**PETUNJUK TUGAS**
1 - Menurut catatan kunjungan ke Museum Sejarah Jakarta, kapan Soft Opening Kamar Diponegoro dilaksanakan?
2 - Teruskan catatan kunjungan ke Museum Sejarah Jakarta mulai dari sesudah kalimat terakhirnya.

**CUPLIKAN SUMBER**
::::

Icon Favorit Museum Sejarah Jakarta Patung Hermes

Hari sudah menjelang senja saatnya beranjak menuju lokasi napak tilas berikutnya menuju ke Museum Sejarah Jakarta, berbarengan dengan beberapa Sahabat KJB menuju halte Busway menggunakan moda transportasi Trans Jakarta bagi yang tidak membawa kendaraan pribadi, suasana dalam bus agak lengang hari itu suasananya masih nyaman tidak berjejal seperti di kala weekday. Kurang lebih setengah jam perjalanan sampailah kami di halte kota, melanjutkan perjalanan menuju Museum Sejarah Jakarta yang kondisinya cukup ramai menjelang senja hari.

sembari nunggu giliran POSE dulu yuk......

Memasuki pintu museum bertemulah kami dengan sahabat lama Mas Wege, di sambut dengen sedikit histeria..... maklum sudah lama kagak jelajah barengan dengan Mas Wege yang sekarang kian sibuk dengan jadwal motretnya sudah menembus hingga ke tetangga luar, sukses terus ya mas.

POSE lagi........

Tujuan utama kami ke Museum Sejarah Jakarta untuk merefleksi kembali bahwa Diponegoro pernah merasakan dinginnya dinding penjara Stadhuis. Sebagai apresiasi perjuangan Sang Pangeran Museum Sejarah Jakarta memberikan ruangan khusus membuat replika kamar Sang Pangeran. Di tanggal 12 November 2018 lalu telah di laksanakan Soft Opening Kamar Diponegoro di Museum Sejarah Jakarta.

sekali lagi...... smile......

Karena rombongan lumayan banyak maka kami dibagi menjadi dua, saya termasuk menjadi rombongan kedua untuk bisa masuk ke dalam kamar, sembari menunggu giliran menyempatkan diri melihat-lihat toko souvenir yang ada di dalam sekitar lingkungan museum.


KAMAR DIPONEGORO (Balai Kota/ Stadhuis Batavia)

replika kamar Diponegoro


Sekitar 45 menit menunggu giliran rombongan kedua akhirnya memasuki Ruang Diponegoro, lokasi menuju ruangan ini berada di tempat khusus yang terpisah dengan ruangan Museum Sejarah yang lain.

Dalam ruangan ini di buat replika ilustrasi kondisi kamar Sang Pangeran waktu itu, terdapat tempat tidur dan sepasang kursi berikut meja, dan uniknya terdapat meja yang di atasnya ada sebuah sangkar burung.

::::

**CUPLIKAN DATA**
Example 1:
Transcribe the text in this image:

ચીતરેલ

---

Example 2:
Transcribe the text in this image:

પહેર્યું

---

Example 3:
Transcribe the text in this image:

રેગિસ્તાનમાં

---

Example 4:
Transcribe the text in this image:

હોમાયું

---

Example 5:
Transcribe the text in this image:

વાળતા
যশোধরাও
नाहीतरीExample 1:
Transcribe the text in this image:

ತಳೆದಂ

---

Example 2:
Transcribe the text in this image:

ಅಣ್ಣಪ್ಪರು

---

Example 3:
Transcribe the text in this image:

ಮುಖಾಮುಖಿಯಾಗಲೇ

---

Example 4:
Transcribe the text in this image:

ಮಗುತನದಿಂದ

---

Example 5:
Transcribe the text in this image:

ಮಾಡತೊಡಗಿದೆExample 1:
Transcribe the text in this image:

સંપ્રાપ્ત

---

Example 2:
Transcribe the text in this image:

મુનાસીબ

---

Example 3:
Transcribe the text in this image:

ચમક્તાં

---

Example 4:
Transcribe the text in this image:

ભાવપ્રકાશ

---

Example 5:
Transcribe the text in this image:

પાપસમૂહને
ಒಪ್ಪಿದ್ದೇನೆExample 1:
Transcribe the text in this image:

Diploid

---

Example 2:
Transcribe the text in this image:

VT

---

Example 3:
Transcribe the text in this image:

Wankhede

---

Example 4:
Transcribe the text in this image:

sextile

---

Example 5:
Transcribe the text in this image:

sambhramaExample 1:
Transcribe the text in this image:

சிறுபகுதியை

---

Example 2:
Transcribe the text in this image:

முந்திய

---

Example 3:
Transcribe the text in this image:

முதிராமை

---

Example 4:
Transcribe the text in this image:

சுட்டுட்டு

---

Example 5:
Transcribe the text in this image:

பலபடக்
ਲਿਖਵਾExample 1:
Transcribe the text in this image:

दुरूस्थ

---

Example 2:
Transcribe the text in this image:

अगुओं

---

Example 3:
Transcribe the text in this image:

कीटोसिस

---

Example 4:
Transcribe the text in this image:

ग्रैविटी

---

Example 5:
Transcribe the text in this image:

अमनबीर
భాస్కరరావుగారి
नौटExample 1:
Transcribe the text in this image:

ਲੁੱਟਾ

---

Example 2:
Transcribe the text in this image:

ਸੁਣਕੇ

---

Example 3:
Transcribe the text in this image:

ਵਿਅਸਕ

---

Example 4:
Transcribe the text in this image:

::::

**HASIL YANG DIHARAPKAN**
1 - Pada 12 November 2018.

2 -
Dikisahkan bahwa di ruangan yang digunakan oleh pahlawan nasional Indonesia, Pangeran Diponegoro (1785-1855), selama masa penjara di Stadhuis (Balai Kota Batavia) antara 8 April hingga 3 Mei 1830. Ditangkap secara licik di Magelang oleh komandan tentara Belanda, Jenderal Handrik Merkus de Kock (1779-1845), pada 28 Maret 1830, selama “negosiasi perdamaian” pada akhir Perang Jawa (1825-1830), dan dibawa dari Semarang ke Batavia dengan Kapal Uap, SS Van der Capellen, Diponegoro menghabiskan 26 jari di dua kamar ini dengan istrinya, Raden Ayu Retnoningsih (sekitar 1810-1885), adik perempuannya, Raden Ayu Dipowiyono, saudara ipar, Raden Tumenggung Dipowiyono, dan 16 punakawan (pembantu akrab), pengikut (volgelingen) dan pembantu, menunggu keputusan Gubernur-Jenderal mengenai pengasingan politiknya di Sulawesi (Manado, 1830-1844; Makasar, 1833-1855).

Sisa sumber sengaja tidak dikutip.